§ **RECORDED DATA**
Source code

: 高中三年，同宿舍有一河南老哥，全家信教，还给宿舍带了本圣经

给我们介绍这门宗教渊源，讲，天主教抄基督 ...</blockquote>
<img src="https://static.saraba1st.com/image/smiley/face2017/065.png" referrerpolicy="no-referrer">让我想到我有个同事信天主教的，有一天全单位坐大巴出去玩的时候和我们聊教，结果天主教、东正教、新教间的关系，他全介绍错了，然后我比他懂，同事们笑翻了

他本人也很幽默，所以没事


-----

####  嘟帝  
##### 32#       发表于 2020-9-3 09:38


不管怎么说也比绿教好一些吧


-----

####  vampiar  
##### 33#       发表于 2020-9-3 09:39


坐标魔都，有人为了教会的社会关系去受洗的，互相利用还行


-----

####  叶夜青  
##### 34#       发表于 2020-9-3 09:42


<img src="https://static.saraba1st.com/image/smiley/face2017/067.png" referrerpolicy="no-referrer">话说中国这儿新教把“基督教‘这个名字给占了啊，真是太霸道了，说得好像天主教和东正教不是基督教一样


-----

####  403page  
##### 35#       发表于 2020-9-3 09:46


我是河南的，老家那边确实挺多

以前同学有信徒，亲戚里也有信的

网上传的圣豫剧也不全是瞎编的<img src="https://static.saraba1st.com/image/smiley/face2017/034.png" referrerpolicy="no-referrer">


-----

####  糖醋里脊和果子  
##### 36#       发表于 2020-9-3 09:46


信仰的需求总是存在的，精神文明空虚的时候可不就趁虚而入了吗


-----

==

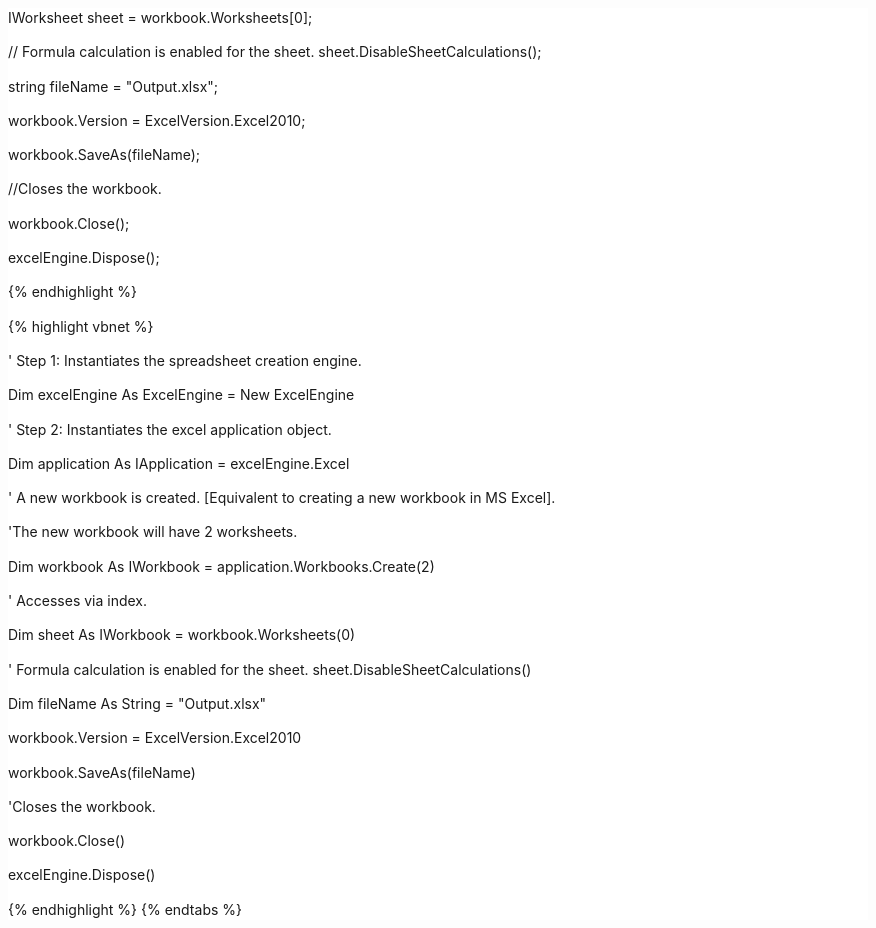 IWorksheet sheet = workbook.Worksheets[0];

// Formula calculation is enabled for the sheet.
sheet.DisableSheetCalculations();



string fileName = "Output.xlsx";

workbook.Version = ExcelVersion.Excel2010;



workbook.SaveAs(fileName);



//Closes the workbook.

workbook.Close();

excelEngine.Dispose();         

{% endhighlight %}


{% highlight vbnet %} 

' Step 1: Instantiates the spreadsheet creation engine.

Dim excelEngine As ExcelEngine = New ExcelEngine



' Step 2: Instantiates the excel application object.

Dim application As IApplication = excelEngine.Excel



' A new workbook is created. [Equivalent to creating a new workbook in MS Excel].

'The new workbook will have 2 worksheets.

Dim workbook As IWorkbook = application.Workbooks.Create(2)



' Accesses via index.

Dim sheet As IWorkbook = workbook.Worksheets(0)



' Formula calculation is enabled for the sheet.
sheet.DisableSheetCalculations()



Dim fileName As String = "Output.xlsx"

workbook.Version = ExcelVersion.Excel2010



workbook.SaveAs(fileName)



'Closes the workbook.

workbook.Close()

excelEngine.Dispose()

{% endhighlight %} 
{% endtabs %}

§ **JOB ITEM**
Some lines above contain the word "xlsx". Copy each of them.

§ **SOLUTION FOR THIS EXERCISE**
string fileName = "Output.xlsx";
Dim fileName As String = "Output.xlsx"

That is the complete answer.